Gas Tax, GOVERNMENT THAT WORKS
Inflation & War Demand a Suspension of New Jersey’s Gas Tax – GSI
By William J. Smith, GSI Staff
As the world continues to be horrified by images of the Russian military invasion of Ukraine, the repercussions continue to be felt across the globe. While the events are unfolding nearly 5,000 miles away from New Jersey, we are already feeling the impact here in the form of higher gasoline prices as crude oil prices surged as high as $130 a barrel in the aftermath and will likely go even higher.
Before the invasion of Ukraine, New Jersey’s average gas price sat at $3.62 per gallon, a 30% increase over the $2.78 price enjoyed just a year ago. Wednesday morning AAA reported the average price in our state rose to an all-time high of $4.33 per gallon, a 50% increase over last March ($2.89). Those inflated prices, coupled with a ban of Russian oil imports into U.S. markets, could soon send prices north of $5, $6 or even $7 a gallon. That sort of price escalation could have a devastating effect on New Jersey’s struggling economy as many workers begin to return to the office as the Omicron variant retreats, while families and retirees cope with record levels of inflation. We will soon see those skyrocketing costs translate to less discretionary income for our residents to travel our roads and even higher costs for everyday goods and services.
This double-barreled threat to our economy requires action from the Governor and State Treasurer: A temporary suspension of New Jersey’s gas tax until the current crisis subsides. At 42.4 cents per gallon, the state’s gas tax is a significant contributor to the cost – but it is one that’s entirely under Trenton’s control. (The federal government imposes an additional 18.3 cents per gallon tax)
While gas taxes are less than 1% of the revenue collected by the state, a suspension can make a tangible difference in the lives of New Jersey families. For example, our analysis determined that a Hunterdon County family could save $150 a month, while an Atlantic County family could save more than $110 a month.
Under the 2016 agreement that increased gas taxes to replenish the state’s bankrupt Transportation Trust Fund, the tax is set to meet an annual revenue target. Currently, the state reports that revenues are coming in at their projections for the fiscal year. While a temporary suspension may result in a revenue shortfall, dollars lost could be quickly recovered by increased consumption in an expanding economy as our state’s prime tourism season begins. Additionally, the state is set to receive billions in dollars from last year’s bipartisan infrastructure package to improve our roads and transit and create good paying jobs.

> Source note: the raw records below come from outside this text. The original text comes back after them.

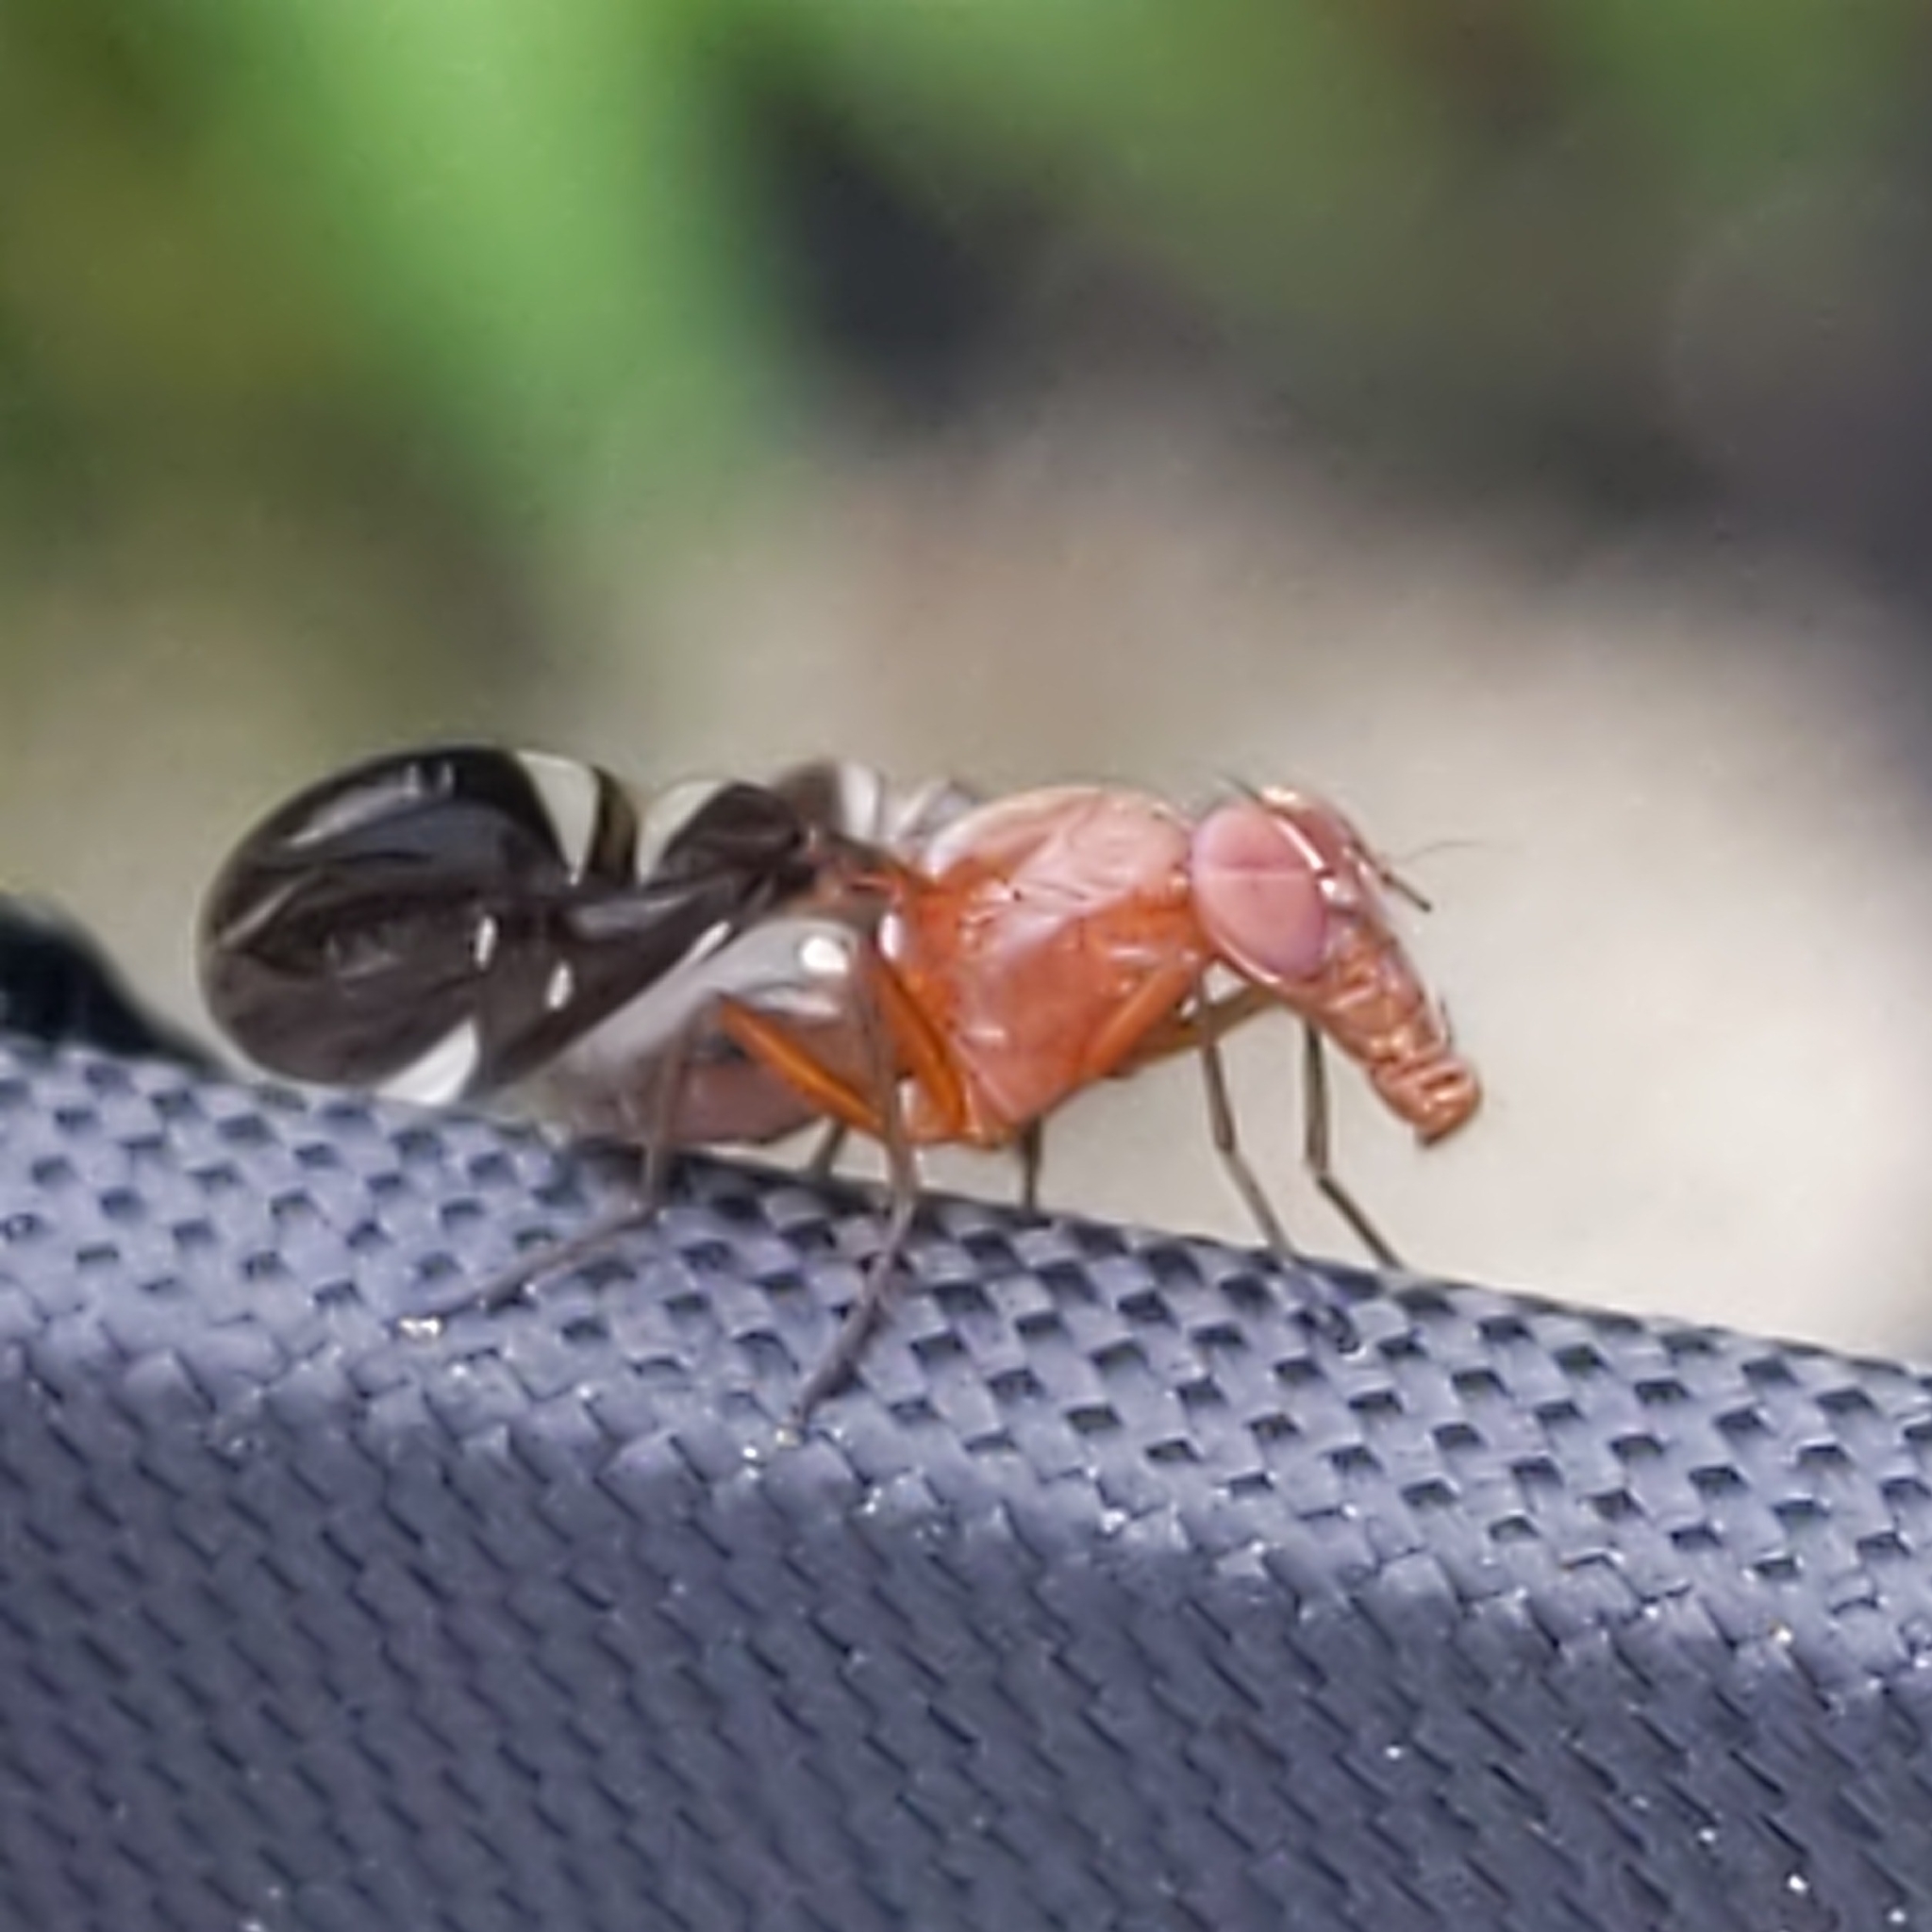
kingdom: Animalia
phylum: Arthropoda
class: Insecta
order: Diptera
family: Ulidiidae
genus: Delphinia
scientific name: Delphinia picta
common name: Common picture-winged fly
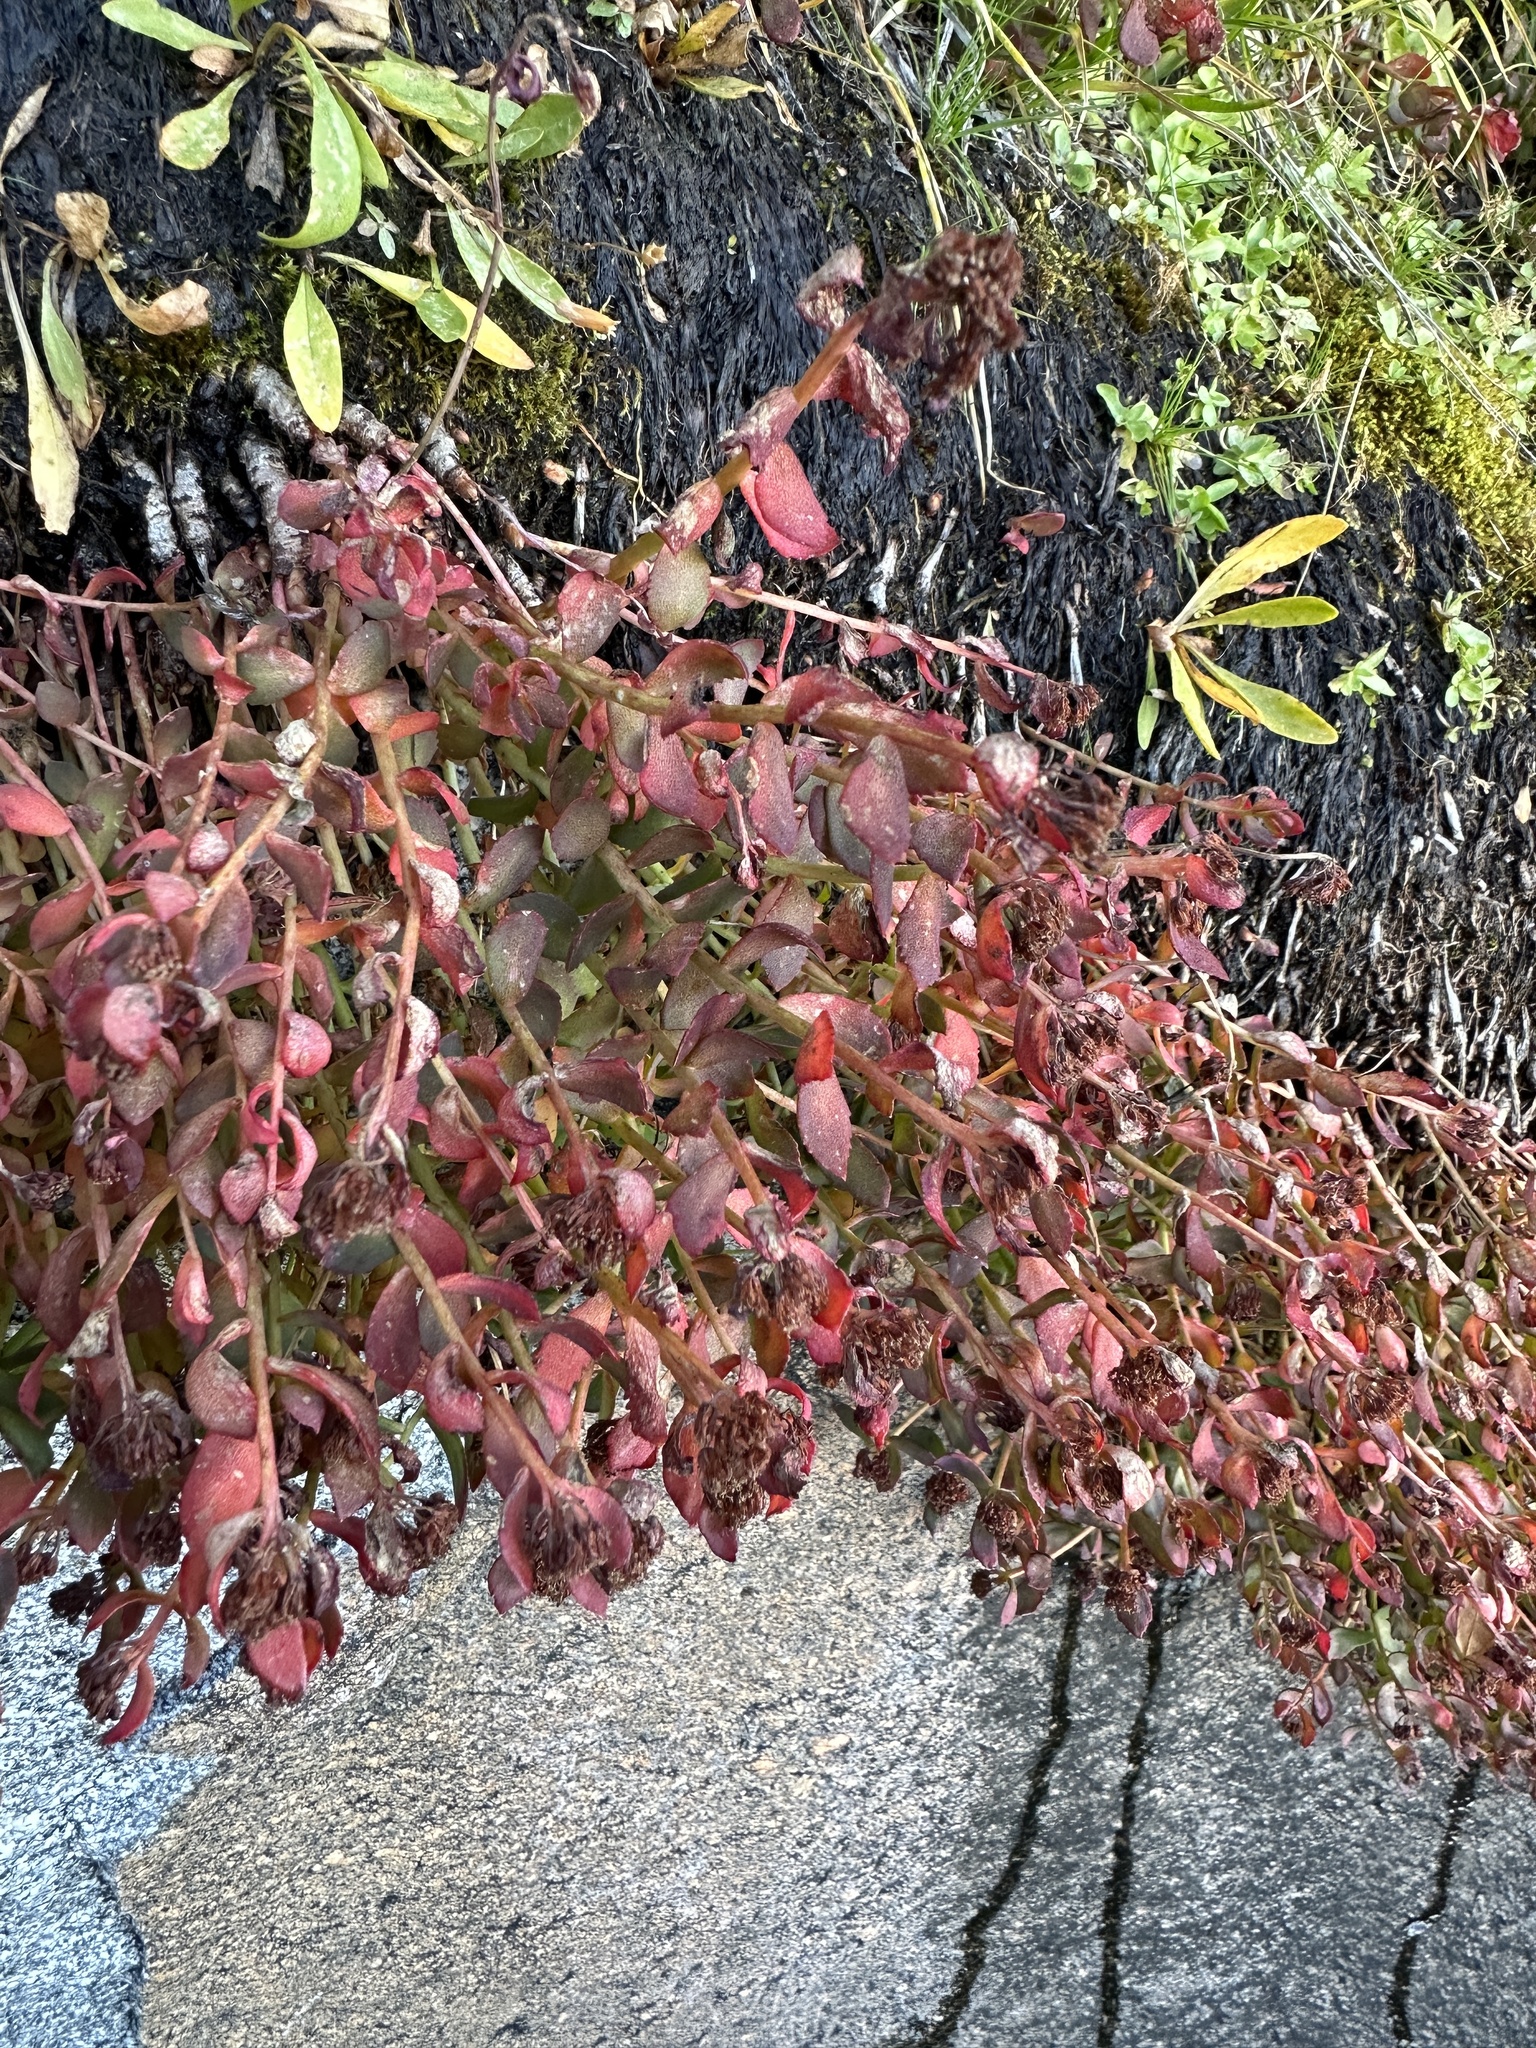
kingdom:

Then there’s the issue of basic fairness. New Jersey’s drivers have absorbed more than 30% toll increases on our major highways in the last two years and a stunning 192% increase in gas taxes since 2016 – both regressive taxes that hit our working class and small businesses hardest as gas prices continue to climb.
A suspension of the gas tax will reap immediate benefits for our economy and is an action the Murphy Administration should immediately explore with an executive order, or the Senate and General Assembly should take steps to enact legislatively.